> _PROBLEM TO SOLVE_: Exactly reproduce the lines from the one containing "varandra. Ett tips är att" through the last line of the data, both ends included, leaving out pictures.

> _DATA PROVIDED_:
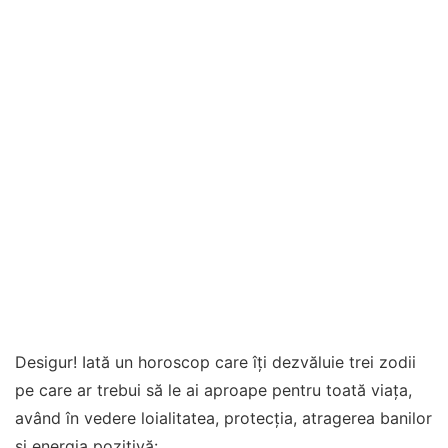
Desigur! Iată un horoscop care îți dezvăluie trei zodii
pe care ar trebui să le ai aproape pentru toată viața,
având în vedere loialitatea, protecția, atragerea banilor
și energia pozitivă:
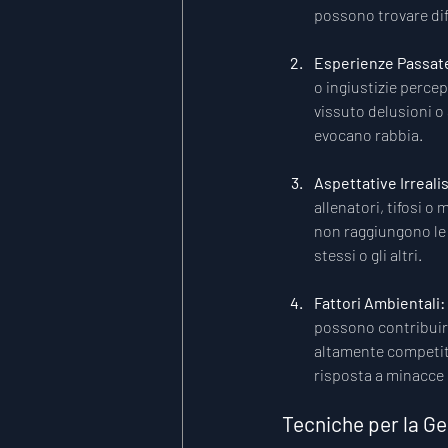
possono trovare diff
Esperienze Passat
o ingiustizie perce
vissuto delusioni o
evocano rabbia.
Aspettative Irrealis
allenatori, tifosi o
non raggiungono le a
stessi o gli altri.
Fattori Ambientali: 
possono contribuire 
altamente competitiv
risposta a minacce 
Tecniche per la Ge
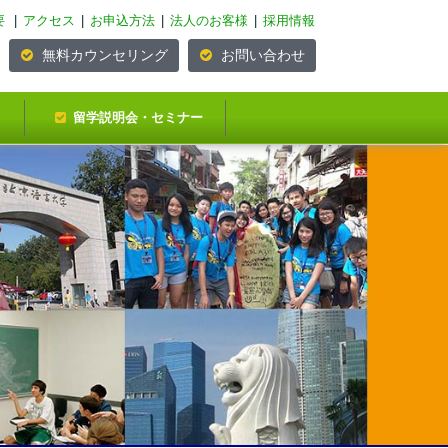
要
|
アクセス
|
お申込方法
|
法人のお客様
|
採用情報
無料カウンセリング
お問い合わせ
留学説明会・セミナー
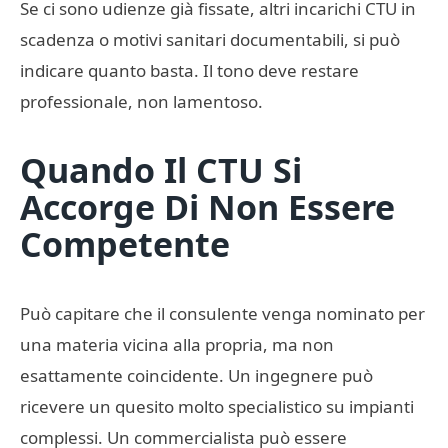
Se ci sono udienze già fissate, altri incarichi CTU in
scadenza o motivi sanitari documentabili, si può
indicare quanto basta. Il tono deve restare
professionale, non lamentoso.
Quando Il CTU Si
Accorge Di Non Essere
Competente
Può capitare che il consulente venga nominato per
una materia vicina alla propria, ma non
esattamente coincidente. Un ingegnere può
ricevere un quesito molto specialistico su impianti
complessi. Un commercialista può essere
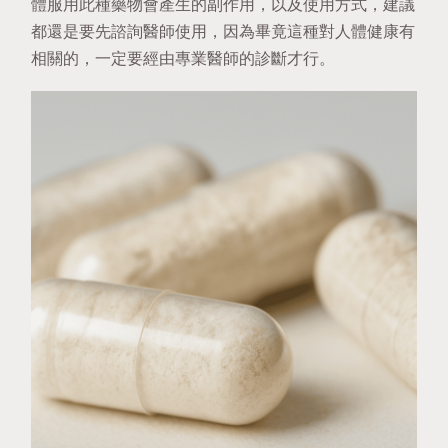
體服用此種藥物會產生的副作用，以及使用方式，建議
都還是要先諮詢醫師使用，因為畢竟這種對人體健康有
相關的，一定要經由專業醫師的診斷才行。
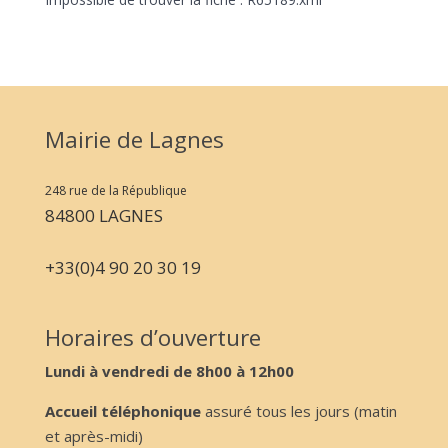
Mairie de Lagnes
248 rue de la République
84800 LAGNES
+33(0)4 90 20 30 19
Horaires d’ouverture
Lundi à vendredi de 8h00 à 12h00
Accueil téléphonique
assuré tous les jours (matin
et après-midi)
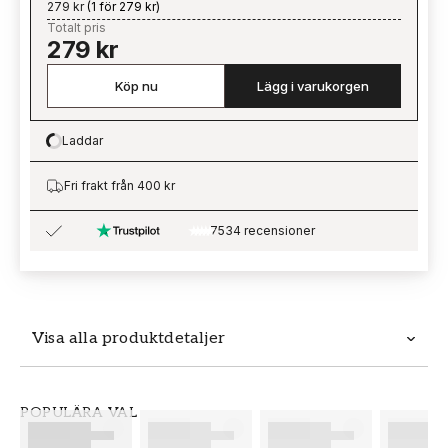
279 kr
(
1 för 279 kr
)
Totalt pris
279 kr
Köp nu
Lägg i varukorgen
Laddar
Loading…
Fri frakt från 400 kr
7534 recensioner
Visa alla produktdetaljer
Produktdetaljer
POPULÄRA VAL
SKU
VARUMÄRKE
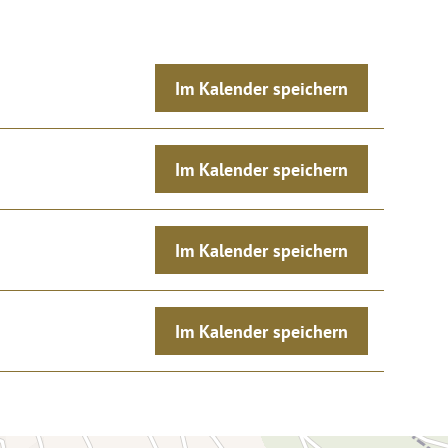
Im Kalender speichern
Im Kalender speichern
Im Kalender speichern
Im Kalender speichern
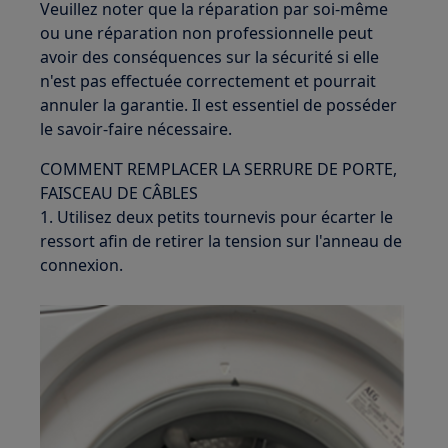
Veuillez noter que la réparation par soi-même
ou une réparation non professionnelle peut
avoir des conséquences sur la sécurité si elle
n'est pas effectuée correctement et pourrait
annuler la garantie. Il est essentiel de posséder
le savoir-faire nécessaire.
COMMENT REMPLACER LA SERRURE DE PORTE,
FAISCEAU DE CÂBLES
1. Utilisez deux petits tournevis pour écarter le
ressort afin de retirer la tension sur l'anneau de
connexion.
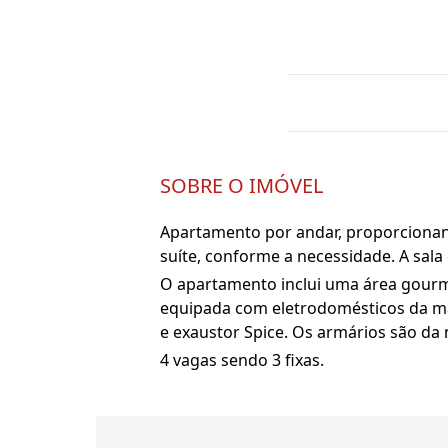
SOBRE O IMÓVEL
Apartamento por andar, proporcionand
suíte, conforme a necessidade. A sal
O apartamento inclui uma área gourm
equipada com eletrodomésticos da mar
e exaustor Spice. Os armários são da 
4 vagas sendo 3 fixas.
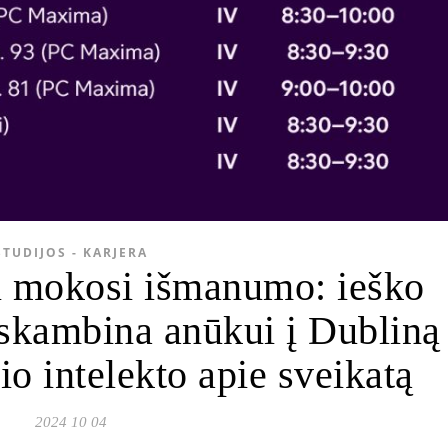
STUDIJOS - KARJERA
i mokosi išmanumo: ieško
 skambina anūkui į Dubliną
nio intelekto apie sveikatą
2024 10 04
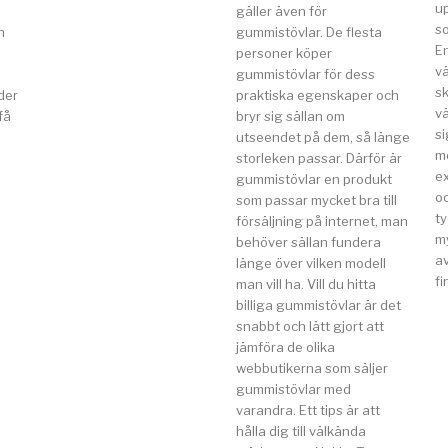
u
gäller även för
so
n
gummistövlar. De flesta
E
a
personer köper
v
gummistövlar för dess
s
der
praktiska egenskaper och
vä
få
bryr sig sällan om
si
utseendet på dem, så länge
m
storleken passar. Därför är
e
gummistövlar en produkt
o
som passar mycket bra till
t
försäljning på internet, man
my
behöver sällan fundera
av
länge över vilken modell
fi
man vill ha. Vill du hitta
billiga gummistövlar är det
snabbt och lätt gjort att
jämföra de olika
webbutikerna som säljer
gummistövlar med
varandra. Ett tips är att
hålla dig till välkända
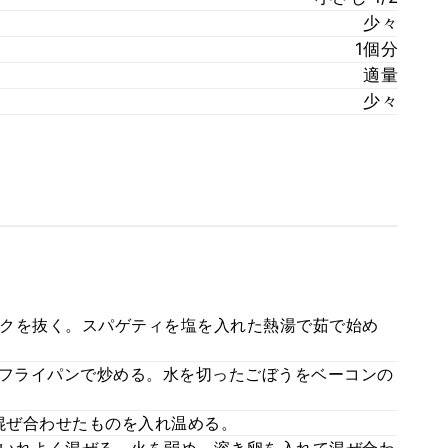
少々
1個分
適量
少々
クを抜く。スパゲティを塩を入れた熱湯で茹で始め
にフライパンで炒める。水を切ったごぼうをベーコンの
混ぜ合わせたものを入れ温める。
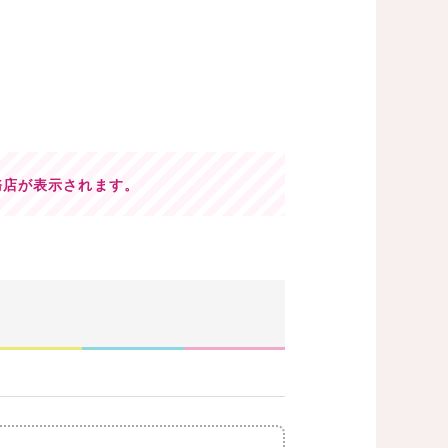
務店が表示されます。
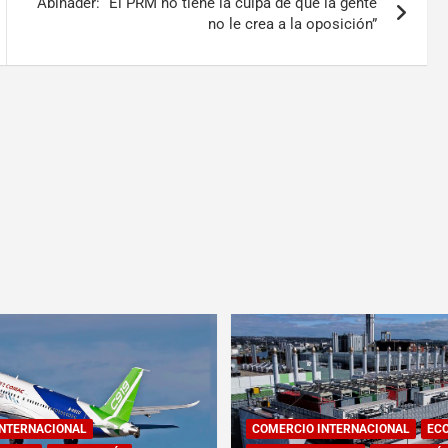
Abinader: “El PRM no tiene la culpa de que la gente
no le crea a la oposición”
INTERNACIONAL
COMERCIO INTERNACIONAL
EC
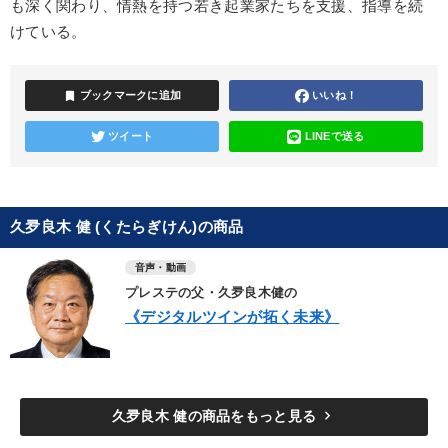
も深く関わり、情熱を持つ若き起業家たちを支援、指導を続
けている。
bookmark
ブックマークに追加
いいね！
ツイート
LINEで送る
久夛良木 健 (くたらぎけん)の商品
音声・動画
プレステの父・久夛良木健の
《デジタルツインが拓く未来》
keyboard_arrow_right
久夛良木 健の商品をもっと見る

> _REPLY_:
varandra. Ett tips är att
hålla dig till välkända
少々
1個分
適量
少々
クを抜く。スパゲティを塩を入れた熱湯で茹で始め
にフライパンで炒める。水を切ったごぼうをベーコンの
混ぜ合わせたものを入れ温める。
務店が表示されます。
Abinader: “El PRM no tiene la culpa de que la gente
no le crea a la oposición”
INTERNACIONAL
COMERCIO INTERNACIONAL
EC
も深く関わり、情熱を持つ若き起業家たちを支援、指導を続
けている。
bookmark
ブックマークに追加
いいね！
ツイート
LINEで送る
久夛良木 健 (くたらぎけん)の商品
音声・動画
プレステの父・久夛良木健の
《デジタルツインが拓く未来》
keyboard_arrow_right
久夛良木 健の商品をもっと見る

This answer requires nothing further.